States Texas Counties
Majority-Minority Counties in Texas, 2004
Texas map
long description of map

The star on the state flag of Texas may be white, but Texans come in a broad mix of colors. Texas is the newest addition to a group of five majority-minority states in which minority groups constitute a majority of the population. As this map of the 254 counties in Texas shows, a minority of counties - though some of the most populous in the state - have majority-minority populations.

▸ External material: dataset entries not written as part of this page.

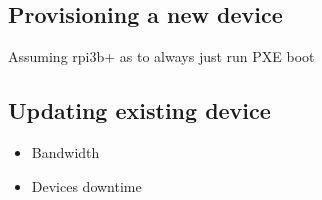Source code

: \documentclass[../../main.tex]{subfiles}
\begin{document}
\subsection{Provisioning a new device}%
\label{sub:provisioning_a_new_device}
Assuming rpi3b+ as to always just run PXE boot

\subsection{Updating existing device}%
\label{sub:updating_existing_device}

\begin{itemize}
	\item Bandwidth
	\item Devices downtime
\end{itemize}


	
\end{document}
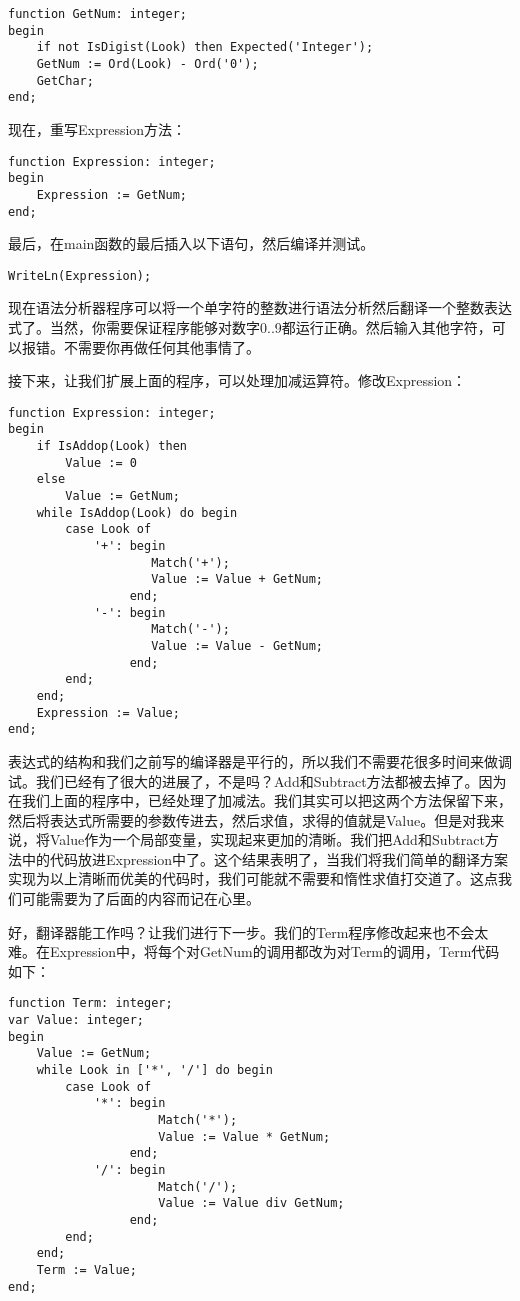 \begin{verbatim}
function GetNum: integer;
begin
    if not IsDigist(Look) then Expected('Integer');
    GetNum := Ord(Look) - Ord('0');
    GetChar;
end;
\end{verbatim}

现在，重写Expression方法：

\begin{verbatim}
function Expression: integer;
begin
    Expression := GetNum;
end;
\end{verbatim}

最后，在main函数的最后插入以下语句，然后编译并测试。

\begin{verbatim}
WriteLn(Expression);
\end{verbatim}

现在语法分析器程序可以将一个单字符的整数进行语法分析然后翻译一个整数表达式了。当然，你需要保证程序能够对数字0..9都运行正确。然后输入其他字符，可以报错。不需要你再做任何其他事情了。

接下来，让我们扩展上面的程序，可以处理加减运算符。修改Expression：

\begin{verbatim}
function Expression: integer;
begin
    if IsAddop(Look) then
        Value := 0
    else
        Value := GetNum;
    while IsAddop(Look) do begin
        case Look of
            '+': begin
                    Match('+');
                    Value := Value + GetNum;
                 end;
            '-': begin
                    Match('-');
                    Value := Value - GetNum;
                 end;
        end;
    end;
    Expression := Value;
end;
\end{verbatim}

表达式的结构和我们之前写的编译器是平行的，所以我们不需要花很多时间来做调试。我们已经有了很大的进展了，不是吗？Add和Subtract方法都被去掉了。因为在我们上面的程序中，已经处理了加减法。我们其实可以把这两个方法保留下来，然后将表达式所需要的参数传进去，然后求值，求得的值就是Value。但是对我来说，将Value作为一个局部变量，实现起来更加的清晰。我们把Add和Subtract方法中的代码放进Expression中了。这个结果表明了，当我们将我们简单的翻译方案实现为以上清晰而优美的代码时，我们可能就不需要和惰性求值打交道了。这点我们可能需要为了后面的内容而记在心里。

好，翻译器能工作吗？让我们进行下一步。我们的Term程序修改起来也不会太难。在Expression中，将每个对GetNum的调用都改为对Term的调用，Term代码如下：

\begin{verbatim}
function Term: integer;
var Value: integer;
begin
    Value := GetNum;
    while Look in ['*', '/'] do begin
        case Look of
            '*': begin
                     Match('*');
                     Value := Value * GetNum;
                 end;
            '/': begin
                     Match('/');
                     Value := Value div GetNum;
                 end;
        end;
    end;
    Term := Value;
end;
\end{verbatim}

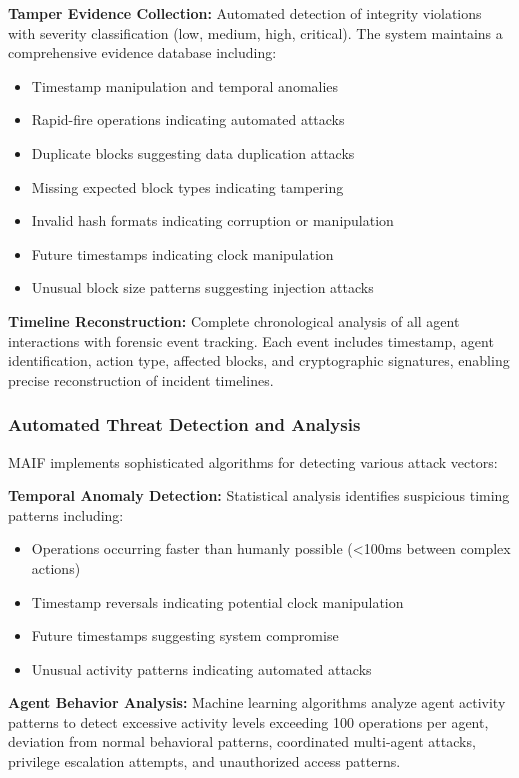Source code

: \documentclass[conference]{IEEEtran}
\begin{document}
\textbf{Tamper Evidence Collection:} Automated detection of integrity violations with severity classification (low, medium, high, critical). The system maintains a comprehensive evidence database including:
\begin{itemize}[leftmargin=*]
\item Timestamp manipulation and temporal anomalies
\item Rapid-fire operations indicating automated attacks
\item Duplicate blocks suggesting data duplication attacks
\item Missing expected block types indicating tampering
\item Invalid hash formats indicating corruption or manipulation
\item Future timestamps indicating clock manipulation
\item Unusual block size patterns suggesting injection attacks
\end{itemize}

\textbf{Timeline Reconstruction:} Complete chronological analysis of all agent interactions with forensic event tracking. Each event includes timestamp, agent identification, action type, affected blocks, and cryptographic signatures, enabling precise reconstruction of incident timelines.

\subsubsection{Automated Threat Detection and Analysis}

MAIF implements sophisticated algorithms for detecting various attack vectors:

\textbf{Temporal Anomaly Detection:} Statistical analysis identifies suspicious timing patterns including:
\begin{itemize}[leftmargin=*]
\item Operations occurring faster than humanly possible (<100ms between complex actions)
\item Timestamp reversals indicating potential clock manipulation
\item Future timestamps suggesting system compromise
\item Unusual activity patterns indicating automated attacks
\end{itemize}

\textbf{Agent Behavior Analysis:} Machine learning algorithms analyze agent activity patterns to detect excessive activity levels exceeding 100 operations per agent, deviation from normal behavioral patterns, coordinated multi-agent attacks, privilege escalation attempts, and unauthorized access patterns.
\end{document}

The map also shows those counties in which the percentage of the county population for a particular minority group exceeds the statewide percentage for that group. The resulting patterns make historical and geographic sense. American Indians, though only about 1.1 percent of the state's population, concentrate more heavily along the Oklahoma border where many Texas tribes were forced to relocate in the nineteenth century. African-Americans, about 12.1 percent of the state's population, are more heavily concentrated in east Texas counties with closer ties to the old South and historically the largest enslaved populations. The rapidly growing Asian population, about 3.5 percent of the total, has tended to settle in the big urban centers of Houston and Dallas, and also in coastal regions. Hawaiians and Pacific Islanders, a miniscule 0.2 percent of the population, are more concentrated in Coryell and Bell counties, home to Fort Hood and its myriad service personnel. Hispanics, at 35 percent of the Texas population, are concentrated particularly in western, southern, and border counties where most majority-minority counties are located. Many of these counties are not just majority-minority but majority Hispanic.